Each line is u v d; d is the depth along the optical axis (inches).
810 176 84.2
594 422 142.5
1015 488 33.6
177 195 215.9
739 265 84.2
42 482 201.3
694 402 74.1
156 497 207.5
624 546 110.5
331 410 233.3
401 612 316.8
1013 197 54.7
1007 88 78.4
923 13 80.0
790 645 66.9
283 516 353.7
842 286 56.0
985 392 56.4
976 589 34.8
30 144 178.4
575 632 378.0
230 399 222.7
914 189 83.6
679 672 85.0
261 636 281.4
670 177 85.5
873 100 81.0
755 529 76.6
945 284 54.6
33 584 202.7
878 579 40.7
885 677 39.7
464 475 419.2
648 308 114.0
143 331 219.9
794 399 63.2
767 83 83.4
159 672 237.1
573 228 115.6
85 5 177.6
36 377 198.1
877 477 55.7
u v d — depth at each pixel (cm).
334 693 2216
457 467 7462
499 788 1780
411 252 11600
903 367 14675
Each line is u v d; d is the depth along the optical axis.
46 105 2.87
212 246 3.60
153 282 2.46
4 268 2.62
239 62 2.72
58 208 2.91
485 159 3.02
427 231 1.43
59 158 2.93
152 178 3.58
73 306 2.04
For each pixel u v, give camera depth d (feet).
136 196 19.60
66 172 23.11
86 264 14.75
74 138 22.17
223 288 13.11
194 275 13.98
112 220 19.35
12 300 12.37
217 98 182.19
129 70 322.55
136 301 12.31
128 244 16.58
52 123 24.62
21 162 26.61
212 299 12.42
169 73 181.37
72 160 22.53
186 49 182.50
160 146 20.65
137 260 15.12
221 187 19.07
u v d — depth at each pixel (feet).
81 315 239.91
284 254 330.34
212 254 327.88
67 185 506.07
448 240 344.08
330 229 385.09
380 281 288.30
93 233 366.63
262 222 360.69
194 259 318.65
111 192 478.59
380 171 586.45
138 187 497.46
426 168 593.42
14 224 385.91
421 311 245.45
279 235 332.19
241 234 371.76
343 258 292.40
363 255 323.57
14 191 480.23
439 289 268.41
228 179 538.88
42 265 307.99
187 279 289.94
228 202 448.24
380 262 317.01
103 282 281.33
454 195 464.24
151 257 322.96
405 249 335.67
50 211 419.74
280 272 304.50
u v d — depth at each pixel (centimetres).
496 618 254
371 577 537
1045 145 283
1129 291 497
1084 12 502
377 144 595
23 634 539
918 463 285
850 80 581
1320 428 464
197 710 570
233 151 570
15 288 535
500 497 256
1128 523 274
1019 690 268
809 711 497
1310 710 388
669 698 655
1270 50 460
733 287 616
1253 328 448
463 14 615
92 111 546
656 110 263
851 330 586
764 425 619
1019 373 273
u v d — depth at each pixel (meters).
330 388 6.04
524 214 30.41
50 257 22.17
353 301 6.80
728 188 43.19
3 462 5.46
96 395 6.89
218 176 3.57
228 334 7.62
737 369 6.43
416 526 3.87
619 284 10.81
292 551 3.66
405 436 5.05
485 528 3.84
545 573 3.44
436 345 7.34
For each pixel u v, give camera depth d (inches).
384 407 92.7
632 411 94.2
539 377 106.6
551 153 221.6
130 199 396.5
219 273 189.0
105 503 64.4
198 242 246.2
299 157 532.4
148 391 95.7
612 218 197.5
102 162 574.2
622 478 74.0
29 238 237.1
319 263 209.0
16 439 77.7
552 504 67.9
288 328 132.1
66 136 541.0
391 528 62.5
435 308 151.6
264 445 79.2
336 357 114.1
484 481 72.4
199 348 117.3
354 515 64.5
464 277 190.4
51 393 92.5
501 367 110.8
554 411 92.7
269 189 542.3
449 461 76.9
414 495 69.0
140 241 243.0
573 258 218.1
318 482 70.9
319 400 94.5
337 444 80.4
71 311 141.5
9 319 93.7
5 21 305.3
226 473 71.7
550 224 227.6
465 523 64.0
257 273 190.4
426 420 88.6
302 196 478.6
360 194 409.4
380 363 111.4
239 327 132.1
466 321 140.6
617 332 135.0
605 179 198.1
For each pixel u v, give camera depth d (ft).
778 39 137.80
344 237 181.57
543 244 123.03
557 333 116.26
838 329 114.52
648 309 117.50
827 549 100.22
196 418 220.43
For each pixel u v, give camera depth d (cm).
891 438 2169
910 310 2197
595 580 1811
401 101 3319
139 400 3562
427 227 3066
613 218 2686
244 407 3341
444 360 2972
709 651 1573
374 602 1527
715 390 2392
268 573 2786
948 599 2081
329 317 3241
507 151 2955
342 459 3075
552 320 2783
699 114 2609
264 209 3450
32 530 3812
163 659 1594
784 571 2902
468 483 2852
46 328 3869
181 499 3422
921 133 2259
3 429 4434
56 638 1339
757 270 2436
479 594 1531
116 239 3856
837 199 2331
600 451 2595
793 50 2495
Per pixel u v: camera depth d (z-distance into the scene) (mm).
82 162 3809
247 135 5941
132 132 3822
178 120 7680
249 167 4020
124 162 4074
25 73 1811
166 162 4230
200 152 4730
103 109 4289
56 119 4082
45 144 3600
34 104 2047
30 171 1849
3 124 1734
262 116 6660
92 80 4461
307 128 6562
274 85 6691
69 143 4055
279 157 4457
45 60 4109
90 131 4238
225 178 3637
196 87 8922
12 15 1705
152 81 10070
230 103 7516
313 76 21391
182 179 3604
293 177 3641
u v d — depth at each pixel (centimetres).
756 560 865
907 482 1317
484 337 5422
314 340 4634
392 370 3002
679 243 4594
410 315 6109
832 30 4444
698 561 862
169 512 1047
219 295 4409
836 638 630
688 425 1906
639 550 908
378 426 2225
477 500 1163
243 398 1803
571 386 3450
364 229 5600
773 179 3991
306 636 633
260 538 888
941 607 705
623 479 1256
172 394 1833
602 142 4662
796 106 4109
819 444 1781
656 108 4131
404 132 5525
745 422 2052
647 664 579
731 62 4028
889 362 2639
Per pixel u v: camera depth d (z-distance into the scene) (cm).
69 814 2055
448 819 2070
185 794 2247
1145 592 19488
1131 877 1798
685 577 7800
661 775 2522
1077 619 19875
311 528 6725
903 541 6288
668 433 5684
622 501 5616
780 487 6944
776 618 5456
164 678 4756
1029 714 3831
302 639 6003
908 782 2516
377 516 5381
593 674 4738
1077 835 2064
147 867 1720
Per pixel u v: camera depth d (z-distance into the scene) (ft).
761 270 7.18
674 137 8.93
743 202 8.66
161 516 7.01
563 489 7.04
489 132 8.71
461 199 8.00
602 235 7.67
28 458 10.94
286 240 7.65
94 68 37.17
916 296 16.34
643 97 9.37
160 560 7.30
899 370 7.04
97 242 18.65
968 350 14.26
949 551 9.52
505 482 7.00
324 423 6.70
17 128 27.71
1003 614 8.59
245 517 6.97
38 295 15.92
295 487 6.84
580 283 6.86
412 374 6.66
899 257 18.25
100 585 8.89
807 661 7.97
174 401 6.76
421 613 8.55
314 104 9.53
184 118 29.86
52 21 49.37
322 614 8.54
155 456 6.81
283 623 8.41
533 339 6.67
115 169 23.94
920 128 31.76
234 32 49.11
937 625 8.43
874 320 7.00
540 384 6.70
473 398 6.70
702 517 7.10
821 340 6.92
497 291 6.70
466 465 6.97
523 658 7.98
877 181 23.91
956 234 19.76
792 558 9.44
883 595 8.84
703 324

* _What is being asked_
Your task is to quote all of the data word for word.

* _Your solution_
Each line is u v d; d is the depth along the optical axis (inches).
810 176 84.2
594 422 142.5
1015 488 33.6
177 195 215.9
739 265 84.2
42 482 201.3
694 402 74.1
156 497 207.5
624 546 110.5
331 410 233.3
401 612 316.8
1013 197 54.7
1007 88 78.4
923 13 80.0
790 645 66.9
283 516 353.7
842 286 56.0
985 392 56.4
976 589 34.8
30 144 178.4
575 632 378.0
230 399 222.7
914 189 83.6
679 672 85.0
261 636 281.4
670 177 85.5
873 100 81.0
755 529 76.6
945 284 54.6
33 584 202.7
878 579 40.7
885 677 39.7
464 475 419.2
648 308 114.0
143 331 219.9
794 399 63.2
767 83 83.4
159 672 237.1
573 228 115.6
85 5 177.6
36 377 198.1
877 477 55.7
u v d — depth at each pixel (cm).
334 693 2216
457 467 7462
499 788 1780
411 252 11600
903 367 14675
Each line is u v d; d is the depth along the optical axis.
46 105 2.87
212 246 3.60
153 282 2.46
4 268 2.62
239 62 2.72
58 208 2.91
485 159 3.02
427 231 1.43
59 158 2.93
152 178 3.58
73 306 2.04
For each pixel u v, give camera depth d (feet).
136 196 19.60
66 172 23.11
86 264 14.75
74 138 22.17
223 288 13.11
194 275 13.98
112 220 19.35
12 300 12.37
217 98 182.19
129 70 322.55
136 301 12.31
128 244 16.58
52 123 24.62
21 162 26.61
212 299 12.42
169 73 181.37
72 160 22.53
186 49 182.50
160 146 20.65
137 260 15.12
221 187 19.07
u v d — depth at each pixel (feet).
81 315 239.91
284 254 330.34
212 254 327.88
67 185 506.07
448 240 344.08
330 229 385.09
380 281 288.30
93 233 366.63
262 222 360.69
194 259 318.65
111 192 478.59
380 171 586.45
138 187 497.46
426 168 593.42
14 224 385.91
421 311 245.45
279 235 332.19
241 234 371.76
343 258 292.40
363 255 323.57
14 191 480.23
439 289 268.41
228 179 538.88
42 265 307.99
187 279 289.94
228 202 448.24
380 262 317.01
103 282 281.33
454 195 464.24
151 257 322.96
405 249 335.67
50 211 419.74
280 272 304.50
u v d — depth at each pixel (centimetres).
496 618 254
371 577 537
1045 145 283
1129 291 497
1084 12 502
377 144 595
23 634 539
918 463 285
850 80 581
1320 428 464
197 710 570
233 151 570
15 288 535
500 497 256
1128 523 274
1019 690 268
809 711 497
1310 710 388
669 698 655
1270 50 460
733 287 616
1253 328 448
463 14 615
92 111 546
656 110 263
851 330 586
764 425 619
1019 373 273
u v d — depth at each pixel (meters).
330 388 6.04
524 214 30.41
50 257 22.17
353 301 6.80
728 188 43.19
3 462 5.46
96 395 6.89
218 176 3.57
228 334 7.62
737 369 6.43
416 526 3.87
619 284 10.81
292 551 3.66
405 436 5.05
485 528 3.84
545 573 3.44
436 345 7.34
For each pixel u v, give camera depth d (inches).
384 407 92.7
632 411 94.2
539 377 106.6
551 153 221.6
130 199 396.5
219 273 189.0
105 503 64.4
198 242 246.2
299 157 532.4
148 391 95.7
612 218 197.5
102 162 574.2
622 478 74.0
29 238 237.1
319 263 209.0
16 439 77.7
552 504 67.9
288 328 132.1
66 136 541.0
391 528 62.5
435 308 151.6
264 445 79.2
336 357 114.1
484 481 72.4
199 348 117.3
354 515 64.5
464 277 190.4
51 393 92.5
501 367 110.8
554 411 92.7
269 189 542.3
449 461 76.9
414 495 69.0
140 241 243.0
573 258 218.1
318 482 70.9
319 400 94.5
337 444 80.4
71 311 141.5
9 319 93.7
5 21 305.3
226 473 71.7
550 224 227.6
465 523 64.0
257 273 190.4
426 420 88.6
302 196 478.6
360 194 409.4
380 363 111.4
239 327 132.1
466 321 140.6
617 332 135.0
605 179 198.1
For each pixel u v, give camera depth d (ft).
778 39 137.80
344 237 181.57
543 244 123.03
557 333 116.26
838 329 114.52
648 309 117.50
827 549 100.22
196 418 220.43
For each pixel u v, give camera depth d (cm).
891 438 2169
910 310 2197
595 580 1811
401 101 3319
139 400 3562
427 227 3066
613 218 2686
244 407 3341
444 360 2972
709 651 1573
374 602 1527
715 390 2392
268 573 2786
948 599 2081
329 317 3241
507 151 2955
342 459 3075
552 320 2783
699 114 2609
264 209 3450
32 530 3812
163 659 1594
784 571 2902
468 483 2852
46 328 3869
181 499 3422
921 133 2259
3 429 4434
56 638 1339
757 270 2436
479 594 1531
116 239 3856
837 199 2331
600 451 2595
793 50 2495
Per pixel u v: camera depth d (z-distance into the scene) (mm).
82 162 3809
247 135 5941
132 132 3822
178 120 7680
249 167 4020
124 162 4074
25 73 1811
166 162 4230
200 152 4730
103 109 4289
56 119 4082
45 144 3600
34 104 2047
30 171 1849
3 124 1734
262 116 6660
92 80 4461
307 128 6562
274 85 6691
69 143 4055
279 157 4457
45 60 4109
90 131 4238
225 178 3637
196 87 8922
12 15 1705
152 81 10070
230 103 7516
313 76 21391
182 179 3604
293 177 3641
u v d — depth at each pixel (centimetres).
756 560 865
907 482 1317
484 337 5422
314 340 4634
392 370 3002
679 243 4594
410 315 6109
832 30 4444
698 561 862
169 512 1047
219 295 4409
836 638 630
688 425 1906
639 550 908
378 426 2225
477 500 1163
243 398 1803
571 386 3450
364 229 5600
773 179 3991
306 636 633
260 538 888
941 607 705
623 479 1256
172 394 1833
602 142 4662
796 106 4109
819 444 1781
656 108 4131
404 132 5525
745 422 2052
647 664 579
731 62 4028
889 362 2639
Per pixel u v: camera depth d (z-distance into the scene) (cm).
69 814 2055
448 819 2070
185 794 2247
1145 592 19488
1131 877 1798
685 577 7800
661 775 2522
1077 619 19875
311 528 6725
903 541 6288
668 433 5684
622 501 5616
780 487 6944
776 618 5456
164 678 4756
1029 714 3831
302 639 6003
908 782 2516
377 516 5381
593 674 4738
1077 835 2064
147 867 1720
Per pixel u v: camera depth d (z-distance into the scene) (ft).
761 270 7.18
674 137 8.93
743 202 8.66
161 516 7.01
563 489 7.04
489 132 8.71
461 199 8.00
602 235 7.67
28 458 10.94
286 240 7.65
94 68 37.17
916 296 16.34
643 97 9.37
160 560 7.30
899 370 7.04
97 242 18.65
968 350 14.26
949 551 9.52
505 482 7.00
324 423 6.70
17 128 27.71
1003 614 8.59
245 517 6.97
38 295 15.92
295 487 6.84
580 283 6.86
412 374 6.66
899 257 18.25
100 585 8.89
807 661 7.97
174 401 6.76
421 613 8.55
314 104 9.53
184 118 29.86
52 21 49.37
322 614 8.54
155 456 6.81
283 623 8.41
533 339 6.67
115 169 23.94
920 128 31.76
234 32 49.11
937 625 8.43
874 320 7.00
540 384 6.70
473 398 6.70
702 517 7.10
821 340 6.92
497 291 6.70
466 465 6.97
523 658 7.98
877 181 23.91
956 234 19.76
792 558 9.44
883 595 8.84
703 324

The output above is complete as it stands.